Hello! I'm 22 years old & my husband & I have been married for almost 2 years, coming up next month
We love each other very much & are extremely happy! We have a healthy & stable relationship. However, we have issues pertaining to our sex life, or at least I do. All through high school, I was scared out of having sex due to "sex ed teachers" talking about how bad sex was & then Christians also talking about how bad pre-marital sex is. But I never heard anything about sex in marriage. I understand why pre-marital sex is bad, but if it's so bad then how is sex in your marriage good. I feel like even though we are married, I am doing something that is wrong & disgraceful! I HATE doing this to my husband & I feel that it does put some strain on our relationship, so I really need a Christian's advice on sex in marriage. Thank you!
Kelsey B
Religion has always made people feel ashamed about having sex, the thing is; God's actually a very sexually understanding creator! Sex is about emotional intimacy, about sharing a fruit together and bringing you together through physical imtimacy (and often ecstasy!)
It's nothing to be ashamed about but obviously that won't stop you feeling ashamed. Just understand, this is one area that you are allowed total freedom in, to do it as much and as often as the two of you like.
I know it's unorthodox to put this kind of advice on a Christian forum, but I would have you and your husband talk and perhaps get some basic knowledge and tips from each other. Things that make you feel more comfortable and ways that both he and you can make the experience more enjoyable for each other.
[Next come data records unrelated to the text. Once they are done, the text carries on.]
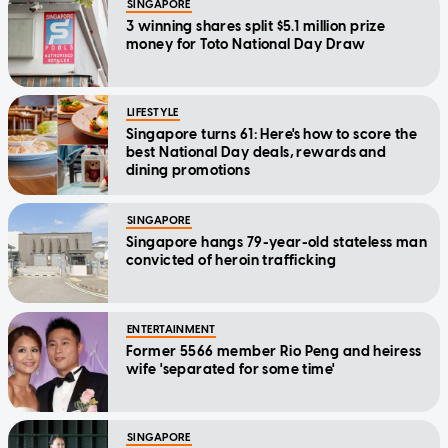
SINGAPORE
3 winning shares split $5.1 million prize
money for Toto National Day Draw
LIFESTYLE
Singapore turns 61: Here's how to score the
best National Day deals, rewards and
dining promotions
SINGAPORE
Singapore hangs 79-year-old stateless man
convicted of heroin trafficking
ENTERTAINMENT
Former 5566 member Rio Peng and heiress
wife 'separated for some time'
SINGAPORE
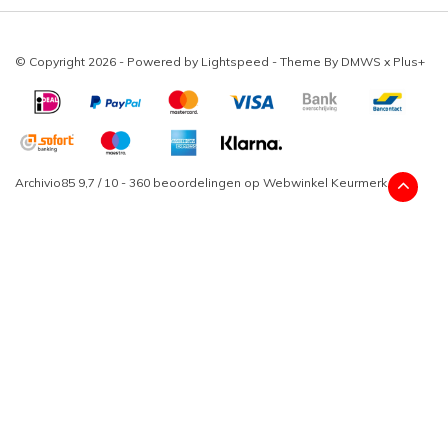
© Copyright 2026 - Powered by
Lightspeed
- Theme By
DMWS
x
Plus+
Archivio85
9,7
/
10
-
360
beoordelingen op
Webwinkel Keurmerk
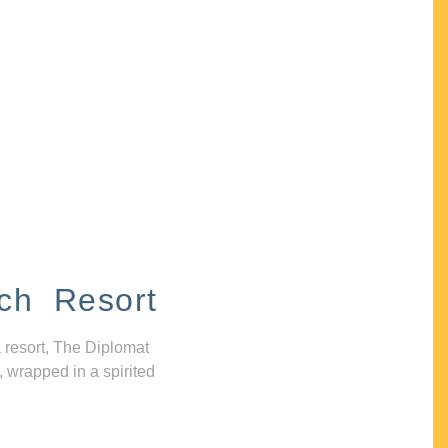
ch Resort
 resort, The Diplomat
, wrapped in a spirited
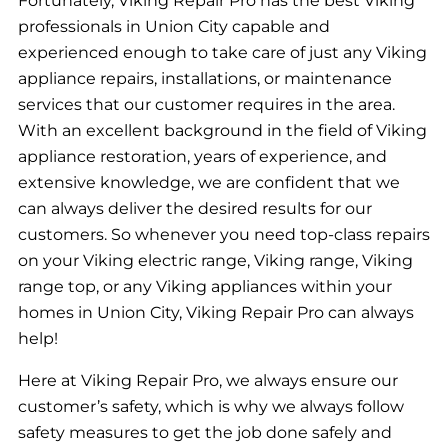
Fortunately, Viking Repair Pro has the best Viking
professionals in Union City capable and
experienced enough to take care of just any Viking
appliance repairs, installations, or maintenance
services that our customer requires in the area.
With an excellent background in the field of Viking
appliance restoration, years of experience, and
extensive knowledge, we are confident that we
can always deliver the desired results for our
customers. So whenever you need top-class repairs
on your Viking electric range, Viking range, Viking
range top, or any Viking appliances within your
homes in Union City, Viking Repair Pro can always
help!
Here at Viking Repair Pro, we always ensure our
customer’s safety, which is why we always follow
safety measures to get the job done safely and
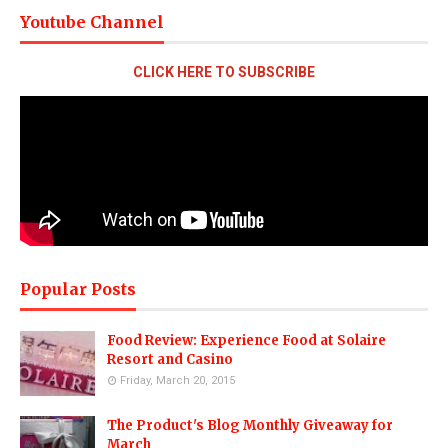
Youtube Channel
CLICK HERE TO SUBSCRIBE
Popular Posts
Food Review: Experience Food at Solaire
Resort and Casino
Friday, March 20, 2015
The Product's Blog Monthly Giveaway for
March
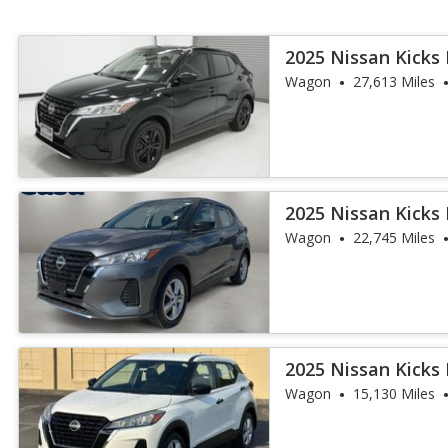
2025 Nissan Kicks 
Wagon
27,613 Miles
2025 Nissan Kicks 
Wagon
22,745 Miles
2025 Nissan Kicks 
Wagon
15,130 Miles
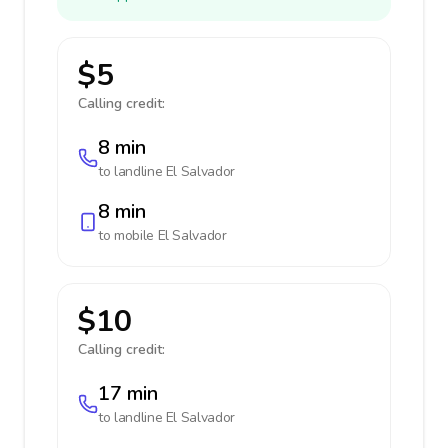
$5
Calling credit:
8 min
to landline
El Salvador
8 min
to mobile
El Salvador
$10
Calling credit:
17 min
to landline
El Salvador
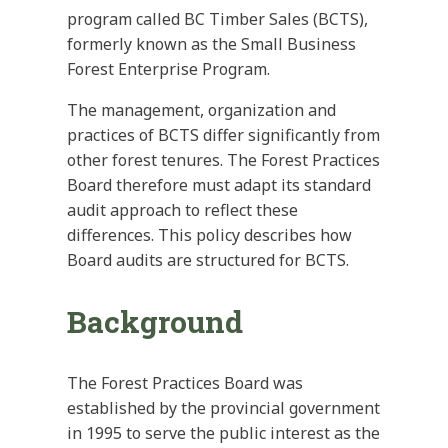
program called BC Timber Sales (BCTS),
formerly known as the Small Business
Forest Enterprise Program.
The management, organization and
practices of BCTS differ significantly from
other forest tenures. The Forest Practices
Board therefore must adapt its standard
audit approach to reflect these
differences. This policy describes how
Board audits are structured for BCTS.
Background
The Forest Practices Board was
established by the provincial government
in 1995 to serve the public interest as the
And you'll find after a while that the two of you will start to understand how to have a great time in this respect.
Personally, I have had sex before, though I'm off it now. And one of the reasons I decided to abstain (apart from the obvious) was because sex has become so sleazy and cheap and commercialized to a lot of society, that I also almost felt guilty doing it; but moreso I felt inadequate and I've decided to wait for someone who first understands and loves me as a human being.
But you two; you already have that! What you have is a form of intimacy, regarding sex, that doesn't come with all the social preconceptions! You're both married and you both don't know other partners. You just know each other. And you two can learn each other inside out and make your sex life very fulfilling for the boht of you because of this; moreso than people who have certain preconceptions and standards about sex. That's what makes this special.
This is a learning curve for both of you. To come together and slowly build up sexual trust and comfort; to explore avenues with each other and find out what you both desire in this respect.
I'd start off by doing some research, getting a basic idea of how things work and then having a fun evening out together; a meal and a movie perhaps? Then a glass of wine to ease the nerves.
remember, this is all about you two; not about society's standards. This is about you two learning to connect together as a couple, according to what you both need and desire. And communication is the key.